To improve your endurance, aim for longer, moderate workouts. Use a medium resistance level and row for between 20 and 60 minutes.

2. Interval training

Interval training is an excellent way to increase your fitness and burn fat at the same time. Alternate between intense 30-second rowing sessions and 1-2 minute recovery periods.

3. Weight training

To specifically strengthen your muscles, increase the resistance on your Horizon Oxford II and row with more weight. Focus on shorter, more intense sessions.

The benefits of rowing training

Training with a rowing machine has numerous health benefits:

  • Improve cardiovascular fitness
  • Strengthening the muscles, especially in the back, abdomen and legs
  • Increase joint flexibility
  • Optimization of posture and coordination

Common mistakes when rowing

There are some common mistakes you can make when using a rowing machine. Here are some tips to help you avoid them:

  • Posture: Make sure your back stays straight and doesn't hunch.
  • Foot position: Make sure your feet are securely seated in the footplates.
  • The pulling movement: Don't just use your arms, but also activate your legs.

Additional exercises for your training

To optimally complement your workout on the Horizon Oxford II, you can also incorporate other exercises into your routine.

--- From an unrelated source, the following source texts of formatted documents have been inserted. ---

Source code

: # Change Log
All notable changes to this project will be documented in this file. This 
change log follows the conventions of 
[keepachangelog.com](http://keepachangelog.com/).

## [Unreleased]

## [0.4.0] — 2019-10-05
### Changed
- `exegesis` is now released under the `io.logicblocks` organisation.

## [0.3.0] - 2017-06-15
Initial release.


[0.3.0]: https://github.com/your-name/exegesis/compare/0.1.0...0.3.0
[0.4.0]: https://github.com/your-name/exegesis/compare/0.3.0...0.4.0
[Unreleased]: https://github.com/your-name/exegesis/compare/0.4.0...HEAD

Here are some ideas:

  • Plank exercises for core stability
  • Push-ups to strengthen the upper body
  • Squats to strengthen the legs

Conclusion

The Horizon Oxford II rowing machine is an extremely effective training device that can help you achieve your fitness goals. With the right technique, tailored training programs, and attention to common mistakes, you can get the most out of your training. Whether you want to improve your endurance or build muscle, the Horizon Oxford II is the perfect solution.